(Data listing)
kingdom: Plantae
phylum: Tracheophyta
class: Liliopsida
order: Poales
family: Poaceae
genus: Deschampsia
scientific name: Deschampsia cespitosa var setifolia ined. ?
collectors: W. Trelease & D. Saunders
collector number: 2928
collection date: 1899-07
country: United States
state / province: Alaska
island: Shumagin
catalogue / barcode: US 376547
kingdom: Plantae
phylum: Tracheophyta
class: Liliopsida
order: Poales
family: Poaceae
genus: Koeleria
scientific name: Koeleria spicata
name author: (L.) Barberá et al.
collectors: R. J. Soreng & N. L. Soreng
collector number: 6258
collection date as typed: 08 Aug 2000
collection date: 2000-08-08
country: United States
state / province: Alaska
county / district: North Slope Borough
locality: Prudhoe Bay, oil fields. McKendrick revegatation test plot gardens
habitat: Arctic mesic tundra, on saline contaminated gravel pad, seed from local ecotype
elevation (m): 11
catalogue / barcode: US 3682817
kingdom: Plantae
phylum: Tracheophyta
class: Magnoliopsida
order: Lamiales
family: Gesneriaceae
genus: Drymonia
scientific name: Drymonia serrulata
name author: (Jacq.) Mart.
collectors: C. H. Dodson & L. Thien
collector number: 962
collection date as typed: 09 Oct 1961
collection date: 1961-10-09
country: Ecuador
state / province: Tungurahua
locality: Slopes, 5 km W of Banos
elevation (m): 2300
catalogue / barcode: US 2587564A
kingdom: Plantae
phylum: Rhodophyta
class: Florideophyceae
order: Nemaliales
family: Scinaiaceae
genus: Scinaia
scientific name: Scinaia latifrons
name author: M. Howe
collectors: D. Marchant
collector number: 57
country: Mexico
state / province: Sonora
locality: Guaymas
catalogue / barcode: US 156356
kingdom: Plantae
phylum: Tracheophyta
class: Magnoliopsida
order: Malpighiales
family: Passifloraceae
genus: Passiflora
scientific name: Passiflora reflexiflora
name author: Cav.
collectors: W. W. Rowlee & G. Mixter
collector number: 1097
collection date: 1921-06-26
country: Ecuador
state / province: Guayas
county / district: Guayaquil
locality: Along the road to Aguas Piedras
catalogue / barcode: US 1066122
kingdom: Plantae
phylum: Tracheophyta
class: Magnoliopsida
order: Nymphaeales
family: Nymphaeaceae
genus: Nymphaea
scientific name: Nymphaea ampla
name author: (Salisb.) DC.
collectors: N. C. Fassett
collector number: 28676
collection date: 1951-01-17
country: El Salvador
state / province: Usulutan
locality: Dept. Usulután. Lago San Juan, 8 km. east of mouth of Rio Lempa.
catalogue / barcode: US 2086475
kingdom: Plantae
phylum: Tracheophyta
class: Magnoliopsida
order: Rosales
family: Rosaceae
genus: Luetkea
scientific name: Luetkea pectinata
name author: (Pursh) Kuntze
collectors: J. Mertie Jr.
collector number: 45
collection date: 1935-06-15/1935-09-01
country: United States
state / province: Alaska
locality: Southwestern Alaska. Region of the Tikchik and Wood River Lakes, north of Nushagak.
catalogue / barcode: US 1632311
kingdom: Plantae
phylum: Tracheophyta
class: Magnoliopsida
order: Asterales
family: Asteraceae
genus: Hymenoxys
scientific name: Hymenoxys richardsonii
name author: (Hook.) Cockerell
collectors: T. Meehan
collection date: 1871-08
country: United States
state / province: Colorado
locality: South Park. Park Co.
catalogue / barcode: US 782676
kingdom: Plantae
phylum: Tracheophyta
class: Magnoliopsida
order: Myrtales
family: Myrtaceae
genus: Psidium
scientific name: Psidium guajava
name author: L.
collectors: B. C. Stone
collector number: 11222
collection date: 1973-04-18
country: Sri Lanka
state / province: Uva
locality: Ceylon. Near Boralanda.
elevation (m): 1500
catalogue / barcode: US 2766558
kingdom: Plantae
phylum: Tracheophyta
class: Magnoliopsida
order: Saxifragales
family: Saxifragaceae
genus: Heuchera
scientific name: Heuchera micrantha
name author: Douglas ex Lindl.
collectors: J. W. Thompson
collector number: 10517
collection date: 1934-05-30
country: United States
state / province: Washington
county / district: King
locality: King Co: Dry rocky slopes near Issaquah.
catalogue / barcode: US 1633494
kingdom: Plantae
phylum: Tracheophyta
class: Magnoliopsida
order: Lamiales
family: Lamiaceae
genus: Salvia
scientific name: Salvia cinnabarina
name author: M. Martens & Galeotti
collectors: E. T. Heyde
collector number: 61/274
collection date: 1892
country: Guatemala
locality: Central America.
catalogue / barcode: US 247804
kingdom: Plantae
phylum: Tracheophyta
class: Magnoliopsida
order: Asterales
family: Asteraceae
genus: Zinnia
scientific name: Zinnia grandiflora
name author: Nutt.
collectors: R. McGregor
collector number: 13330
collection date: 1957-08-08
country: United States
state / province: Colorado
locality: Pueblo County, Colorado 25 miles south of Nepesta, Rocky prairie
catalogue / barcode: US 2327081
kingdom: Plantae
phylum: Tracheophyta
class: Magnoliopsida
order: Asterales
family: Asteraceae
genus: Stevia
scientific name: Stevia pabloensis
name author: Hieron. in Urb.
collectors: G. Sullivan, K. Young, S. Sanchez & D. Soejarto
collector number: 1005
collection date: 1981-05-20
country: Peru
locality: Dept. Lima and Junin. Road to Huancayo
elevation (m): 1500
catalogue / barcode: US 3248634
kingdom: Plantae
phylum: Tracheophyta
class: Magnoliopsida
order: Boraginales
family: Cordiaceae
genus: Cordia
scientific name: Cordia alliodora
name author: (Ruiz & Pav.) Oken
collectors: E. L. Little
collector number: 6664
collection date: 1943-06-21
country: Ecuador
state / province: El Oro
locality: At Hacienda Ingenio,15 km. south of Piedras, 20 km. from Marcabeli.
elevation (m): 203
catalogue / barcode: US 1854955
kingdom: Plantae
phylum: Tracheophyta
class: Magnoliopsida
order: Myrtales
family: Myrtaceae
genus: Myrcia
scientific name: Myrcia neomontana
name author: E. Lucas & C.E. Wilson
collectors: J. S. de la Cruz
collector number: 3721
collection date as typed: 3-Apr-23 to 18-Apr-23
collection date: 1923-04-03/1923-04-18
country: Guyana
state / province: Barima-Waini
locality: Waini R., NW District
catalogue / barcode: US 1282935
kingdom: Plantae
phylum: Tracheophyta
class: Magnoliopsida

To be done: Rewrite all the data above as a two-column CSV with the headers name and value, one row for each line of data. Put each name and each value in its own quoted field, with any line breaks turned into spaces.

Exercise result:
name,value
"kingdom:","Plantae"
"phylum:","Tracheophyta"
"class:","Liliopsida"
"order:","Poales"
"family:","Poaceae"
"genus:","Deschampsia"
"scientific name:","Deschampsia cespitosa var setifolia ined. ?"
"collectors:","W. Trelease & D. Saunders"
"collector number:","2928"
"collection date:","1899-07"
"country:","United States"
"state / province:","Alaska"
"island:","Shumagin"
"catalogue / barcode:","US 376547"
"kingdom:","Plantae"
"phylum:","Tracheophyta"
"class:","Liliopsida"
"order:","Poales"
"family:","Poaceae"
"genus:","Koeleria"
"scientific name:","Koeleria spicata"
"name author:","(L.) Barberá et al."
"collectors:","R. J. Soreng & N. L. Soreng"
"collector number:","6258"
"collection date as typed:","08 Aug 2000"
"collection date:","2000-08-08"
"country:","United States"
"state / province:","Alaska"
"county / district:","North Slope Borough"
"locality:","Prudhoe Bay, oil fields. McKendrick revegatation test plot gardens"
"habitat:","Arctic mesic tundra, on saline contaminated gravel pad, seed from local ecotype"
"elevation (m):","11"
"catalogue / barcode:","US 3682817"
"kingdom:","Plantae"
"phylum:","Tracheophyta"
"class:","Magnoliopsida"
"order:","Lamiales"
"family:","Gesneriaceae"
"genus:","Drymonia"
"scientific name:","Drymonia serrulata"
"name author:","(Jacq.) Mart."
"collectors:","C. H. Dodson & L. Thien"
"collector number:","962"
"collection date as typed:","09 Oct 1961"
"collection date:","1961-10-09"
"country:","Ecuador"
"state / province:","Tungurahua"
"locality:","Slopes, 5 km W of Banos"
"elevation (m):","2300"
"catalogue / barcode:","US 2587564A"
"kingdom:","Plantae"
"phylum:","Rhodophyta"
"class:","Florideophyceae"
"order:","Nemaliales"
"family:","Scinaiaceae"
"genus:","Scinaia"
"scientific name:","Scinaia latifrons"
"name author:","M. Howe"
"collectors:","D. Marchant"
"collector number:","57"
"country:","Mexico"
"state / province:","Sonora"
"locality:","Guaymas"
"catalogue / barcode:","US 156356"
"kingdom:","Plantae"
"phylum:","Tracheophyta"
"class:","Magnoliopsida"
"order:","Malpighiales"
"family:","Passifloraceae"
"genus:","Passiflora"
"scientific name:","Passiflora reflexiflora"
"name author:","Cav."
"collectors:","W. W. Rowlee & G. Mixter"
"collector number:","1097"
"collection date:","1921-06-26"
"country:","Ecuador"
"state / province:","Guayas"
"county / district:","Guayaquil"
"locality:","Along the road to Aguas Piedras"
"catalogue / barcode:","US 1066122"
"kingdom:","Plantae"
"phylum:","Tracheophyta"
"class:","Magnoliopsida"
"order:","Nymphaeales"
"family:","Nymphaeaceae"
"genus:","Nymphaea"
"scientific name:","Nymphaea ampla"
"name author:","(Salisb.) DC."
"collectors:","N. C. Fassett"
"collector number:","28676"
"collection date:","1951-01-17"
"country:","El Salvador"
"state / province:","Usulutan"
"locality:","Dept. Usulután. Lago San Juan, 8 km. east of mouth of Rio Lempa."
"catalogue / barcode:","US 2086475"
"kingdom:","Plantae"
"phylum:","Tracheophyta"
"class:","Magnoliopsida"
"order:","Rosales"
"family:","Rosaceae"
"genus:","Luetkea"
"scientific name:","Luetkea pectinata"
"name author:","(Pursh) Kuntze"
"collectors:","J. Mertie Jr."
"collector number:","45"
"collection date:","1935-06-15/1935-09-01"
"country:","United States"
"state / province:","Alaska"
"locality:","Southwestern Alaska. Region of the Tikchik and Wood River Lakes, north of Nushagak."
"catalogue / barcode:","US 1632311"
"kingdom:","Plantae"
"phylum:","Tracheophyta"
"class:","Magnoliopsida"
"order:","Asterales"
"family:","Asteraceae"
"genus:","Hymenoxys"
"scientific name:","Hymenoxys richardsonii"
"name author:","(Hook.) Cockerell"
"collectors:","T. Meehan"
"collection date:","1871-08"
"country:","United States"
"state / province:","Colorado"
"locality:","South Park. Park Co."
"catalogue / barcode:","US 782676"
"kingdom:","Plantae"
"phylum:","Tracheophyta"
"class:","Magnoliopsida"
"order:","Myrtales"
"family:","Myrtaceae"
"genus:","Psidium"
"scientific name:","Psidium guajava"
"name author:","L."
"collectors:","B. C. Stone"
"collector number:","11222"
"collection date:","1973-04-18"
"country:","Sri Lanka"
"state / province:","Uva"
"locality:","Ceylon. Near Boralanda."
"elevation (m):","1500"
"catalogue / barcode:","US 2766558"
"kingdom:","Plantae"
"phylum:","Tracheophyta"
"class:","Magnoliopsida"
"order:","Saxifragales"
"family:","Saxifragaceae"
"genus:","Heuchera"
"scientific name:","Heuchera micrantha"
"name author:","Douglas ex Lindl."
"collectors:","J. W. Thompson"
"collector number:","10517"
"collection date:","1934-05-30"
"country:","United States"
"state / province:","Washington"
"county / district:","King"
"locality:","King Co: Dry rocky slopes near Issaquah."
"catalogue / barcode:","US 1633494"
"kingdom:","Plantae"
"phylum:","Tracheophyta"
"class:","Magnoliopsida"
"order:","Lamiales"
"family:","Lamiaceae"
"genus:","Salvia"
"scientific name:","Salvia cinnabarina"
"name author:","M. Martens & Galeotti"
"collectors:","E. T. Heyde"
"collector number:","61/274"
"collection date:","1892"
"country:","Guatemala"
"locality:","Central America."
"catalogue / barcode:","US 247804"
"kingdom:","Plantae"
"phylum:","Tracheophyta"
"class:","Magnoliopsida"
"order:","Asterales"
"family:","Asteraceae"
"genus:","Zinnia"
"scientific name:","Zinnia grandiflora"
"name author:","Nutt."
"collectors:","R. McGregor"
"collector number:","13330"
"collection date:","1957-08-08"
"country:","United States"
"state / province:","Colorado"
"locality:","Pueblo County, Colorado 25 miles south of Nepesta, Rocky prairie"
"catalogue / barcode:","US 2327081"
"kingdom:","Plantae"
"phylum:","Tracheophyta"
"class:","Magnoliopsida"
"order:","Asterales"
"family:","Asteraceae"
"genus:","Stevia"
"scientific name:","Stevia pabloensis"
"name author:","Hieron. in Urb."
"collectors:","G. Sullivan, K. Young, S. Sanchez & D. Soejarto"
"collector number:","1005"
"collection date:","1981-05-20"
"country:","Peru"
"locality:","Dept. Lima and Junin. Road to Huancayo"
"elevation (m):","1500"
"catalogue / barcode:","US 3248634"
"kingdom:","Plantae"
"phylum:","Tracheophyta"
"class:","Magnoliopsida"
"order:","Boraginales"
"family:","Cordiaceae"
"genus:","Cordia"
"scientific name:","Cordia alliodora"
"name author:","(Ruiz & Pav.) Oken"
"collectors:","E. L. Little"
"collector number:","6664"
"collection date:","1943-06-21"
"country:","Ecuador"
"state / province:","El Oro"
"locality:","At Hacienda Ingenio,15 km. south of Piedras, 20 km. from Marcabeli."
"elevation (m):","203"
"catalogue / barcode:","US 1854955"
"kingdom:","Plantae"
"phylum:","Tracheophyta"
"class:","Magnoliopsida"
"order:","Myrtales"
"family:","Myrtaceae"
"genus:","Myrcia"
"scientific name:","Myrcia neomontana"
"name author:","E. Lucas & C.E. Wilson"
"collectors:","J. S. de la Cruz"
"collector number:","3721"
"collection date as typed:","3-Apr-23 to 18-Apr-23"
"collection date:","1923-04-03/1923-04-18"
"country:","Guyana"
"state / province:","Barima-Waini"
"locality:","Waini R., NW District"
"catalogue / barcode:","US 1282935"
"kingdom:","Plantae"
"phylum:","Tracheophyta"
"class:","Magnoliopsida"